5 Trade Skills That Will Accelerate Your Success in Business

Rob:

Hey, everybody. This is Rob, and here's an idea worth playing with. Today, I wanna talk about five trade skills that I think are essential in business and really in life too. If you've been following me for a while, you'll know I reread Paul Hawkins' excellent book called Growing a Business. I read it every single year.

Rob:

Whenever I hit a sticky patch in my own business, I flick the book open any page, any chapter. There's always something useful. It really is a wonderful book, so much so you may as well dip almost the entire book in highlighter fluid. But one chapter really stood out for me. This is where Paul Hawken introduces an idea from two authors called Phillips and Raspberry from their book Honest Business.

Rob:

And honestly, I've never managed to track this book down. So, of course, if you know how I can get a copy of this book, please do let me know. They talk about what they call trade skills. Now, they list four of them and then Paul Hawken adds a fifth to it. The original four, persistence.

Rob:

Number two is the ability to face facts. Number three is the ability to minimize risks. Number four is the ability to be a hands on learner. And then the fifth one that Paul Hawken adds is the ability to grasp numbers. Now looking at these five trade skills, I can't think of any that are more relevant in today's business world.

Rob:

If you're a long term listener or you're a reader of Cultivated Management or any of my work, you'll know that actually I focus on behaviors, not necessarily skills, but I will call them skills here in this podcast because that's what the original authors called them. But think about these more in terms of a buckets of behaviors. So a few years ago, I was helping a company recruit hundreds and hundreds of new people. They sent me a few candidates, quite a lot of candidates with glowing CVs. You know, they had every certification you could imagine.

## Exercise data
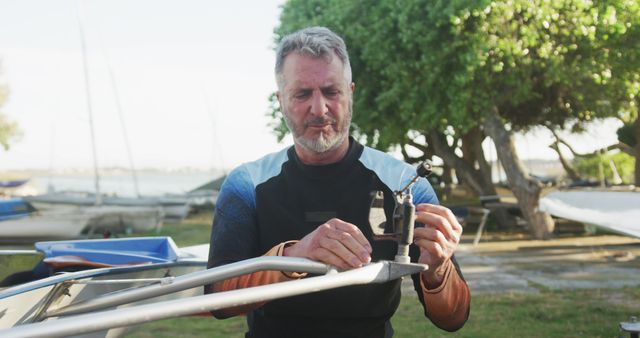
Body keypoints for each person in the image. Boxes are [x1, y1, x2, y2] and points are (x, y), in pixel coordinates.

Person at [206, 26, 470, 338]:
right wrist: (294, 256)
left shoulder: (404, 183)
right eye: (302, 94)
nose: (319, 109)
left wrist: (438, 269)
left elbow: (452, 319)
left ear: (350, 93)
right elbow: (218, 299)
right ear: (280, 100)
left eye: (331, 92)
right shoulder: (247, 183)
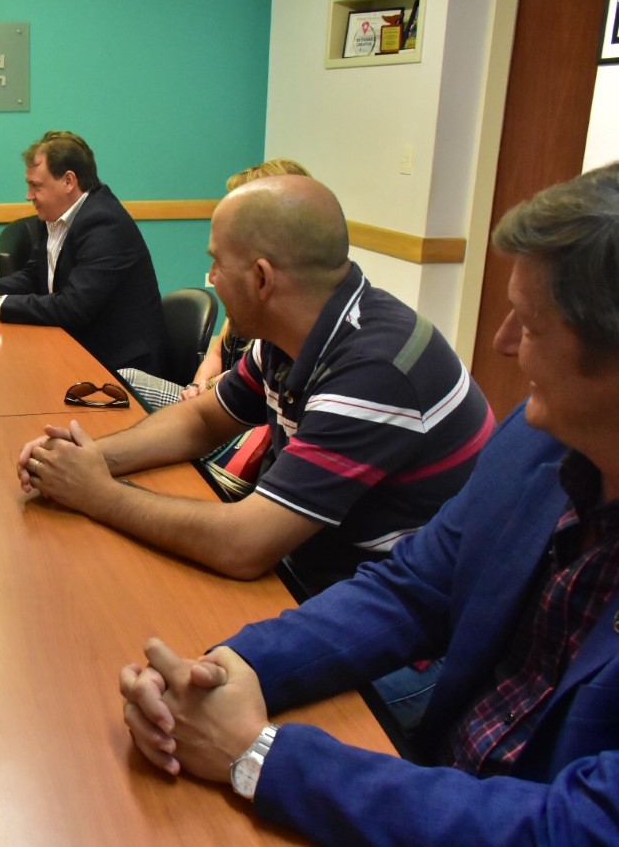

## Work request A
Answer these questions using the podcast transcript on trade skills:
(i) Which book does the speaker say is reread every year?
(ii) Which two authors wrote Honest Business?
(iii) Which trade skill does Paul Hawken add to the original four?
## Work request B
The podcast transcript on trade skills says that the speaker's work focuses on behaviors rather than skills. Explain why the speaker still uses the term "skills" in this episode.
## Work request C
Write what follows the final sentence of the podcast transcript on trade skills.

## Answer area A
(i) Growing a Business.
(ii) Phillips and Raspberry.
(iii) The ability to grasp numbers.

## Answer area B
The speaker uses the term "skills" because the original authors called them that. The speaker asks listeners to think of them as buckets of behaviors.

## Answer area C
Rob:

They seemed to have a wealth of experience. Now, obviously, with a CV, you can't always tell. So during the interview, of course, we dug deep into the behaviors and the outcomes and the results that these people achieved. Yet, I rejected almost every one of them, literally probably 99% of these seemingly awesome, outstanding, amazing candidates. Now, as you can imagine, the HR team and the recruiting team were getting pretty frustrated with me.

Rob:

So I offered them some advice on, you know, what kind of candidates we're looking for. They ultimately wanted to know why was I rejecting these people. Now the reality is, if you've listened to any of my work, you wanna keep that bar high when you're recruiting. I mean, recruiting is pretty much one of the most fundamental aspects a leader or a manager or a team lead could do. You get recruiting wrong, you make your whole life and the life of the employees and teams and business harder if you get it wrong when you come to recruiting.

Rob:

So I wanted that high bar and I wanted to keep it there, and these people just didn't meet it. Now when I was chatting with HR and the recruiters, I essentially boiled this sort of feedback and the rejection down to two core behaviors. The first one is commercial awareness. Now that's basically all of those five trade skills combined together is what I would call commercial acumen or commercial awareness. Understanding how leaders and managers and businesses actually run.

Rob:

And then the second one is no surprise to long term listeners. This is communication behaviors. All of these skills, all of these abilities, all of these competencies, all of these certifications doesn't mean that you can communicate effectively, and that's what we found. Their ability to listen, to interpret, to clearly articulate their ideas just wasn't there. Now, without commercial awareness, it's nearly impossible to consult or to coach or to work directly with senior leaders because they live and breathe commercial realities.

Rob:

They've got profit and losses. They're thinking about how to generate value, which is always external to the business. And they're also trying to think about how to do that without elevating costs at the same level as the value that they're bringing in, otherwise they're just breaking even and a huge amount more work's going on. So they're always looking to mitigate and manage and handle costs, and that's why commercial awareness is so important in business to understand how value is generated and how to control and offset and mitigate and reduce costs. And you combine that with clear communication and you've got very employees.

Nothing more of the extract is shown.